Every record is to be copied unchanged, except that its pictures are removed.

(Page-level text extractions)
········
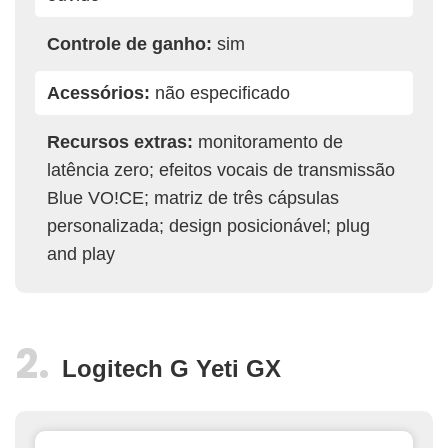
Controle de ganho:
sim
Acessórios:
não especificado
Recursos extras:
monitoramento de
latência zero; efeitos vocais de transmissão
Blue VO!CE; matriz de três cápsulas
personalizada; design posicionável; plug
and play
Logitech G Yeti GX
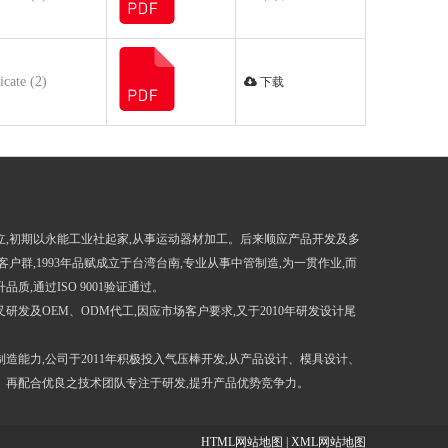
icate (2)
下载
成立,初期以永能工业社起家,从事运动器材加工。后来顺应产品开发及多
客户群,1993年品赋成立于台湾台南,专业从事中管制造,为一贯作业,而
质,通过ISO 9001验证通过。
叉研发及OEM、ODM代工,因应市场客户要求,又于2010年研发设计尾
造能力,公司于2011年积极投入气压棒开发,从产品设计、模具设计、
。再配合优良之技术团队专注于研发,提升产品优势竞争力。
HTML网站地图
|
XML网站地图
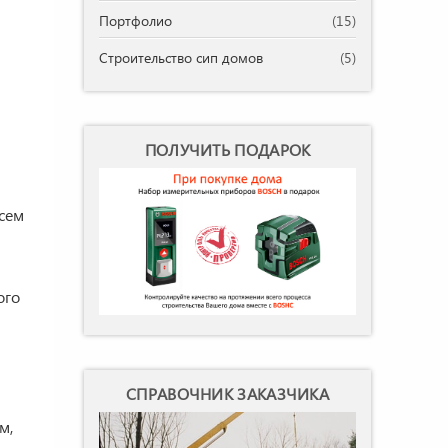
Портфолио
(15)
Строительство сип домов
(5)
ПОЛУЧИТЬ ПОДАРОК
всем
ого
СПРАВОЧНИК ЗАКАЗЧИКА
м,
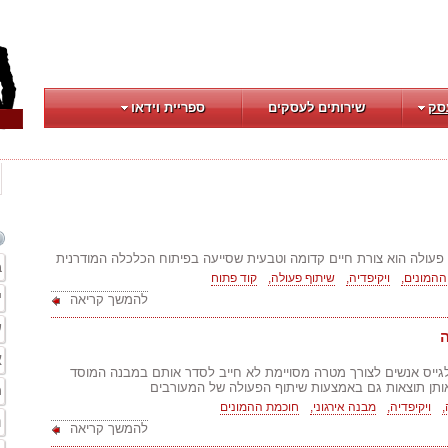
סק
שירותים לעסקים
ספריית וידאו
 פעולה הוא צורת חיים קדומה וטבעית שסייעה בפיתוח הכלכלה המודרנית
ב
המונים,
ויקיפדיה,
שיתוף פעולה,
קוד פתוח
י
להמשך קריאה
ע
א
לגייס אנשים לצורך מטרה מסויימת לא חייב לסדר אותם במבנה המוסד
ותן תוצאות גם באמצעות שיתוף הפעולה של המעורבים
מ
,
ויקיפדיה,
מבנה אירגוני,
חוכמת ההמונים
ת
להמשך קריאה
········
> **OUTPUT OF THE EXERCISE**
Controle de ganho:
sim
Acessórios:
não especificado
Recursos extras:
monitoramento de
latência zero; efeitos vocais de transmissão
Blue VO!CE; matriz de três cápsulas
personalizada; design posicionável; plug
and play
Logitech G Yeti GX
icate (2)
下载
成立,初期以永能工业社起家,从事运动器材加工。后来顺应产品开发及多
客户群,1993年品赋成立于台湾台南,专业从事中管制造,为一贯作业,而
质,通过ISO 9001验证通过。
叉研发及OEM、ODM代工,因应市场客户要求,又于2010年研发设计尾
造能力,公司于2011年积极投入气压棒开发,从产品设计、模具设计、
。再配合优良之技术团队专注于研发,提升产品优势竞争力。
HTML网站地图
|
XML网站地图
Портфолио
(15)
Строительство сип домов
(5)
ПОЛУЧИТЬ ПОДАРОК
всем
ого
СПРАВОЧНИК ЗАКАЗЧИКА
м,
סק
שירותים לעסקים
ספריית וידאו
 פעולה הוא צורת חיים קדומה וטבעית שסייעה בפיתוח הכלכלה המודרנית
ב
המונים,
ויקיפדיה,
שיתוף פעולה,
קוד פתוח
י
להמשך קריאה
ע
א
לגייס אנשים לצורך מטרה מסויימת לא חייב לסדר אותם במבנה המוסד
ותן תוצאות גם באמצעות שיתוף הפעולה של המעורבים
מ
,
ויקיפדיה,
מבנה אירגוני,
חוכמת ההמונים
ת
להמשך קריאה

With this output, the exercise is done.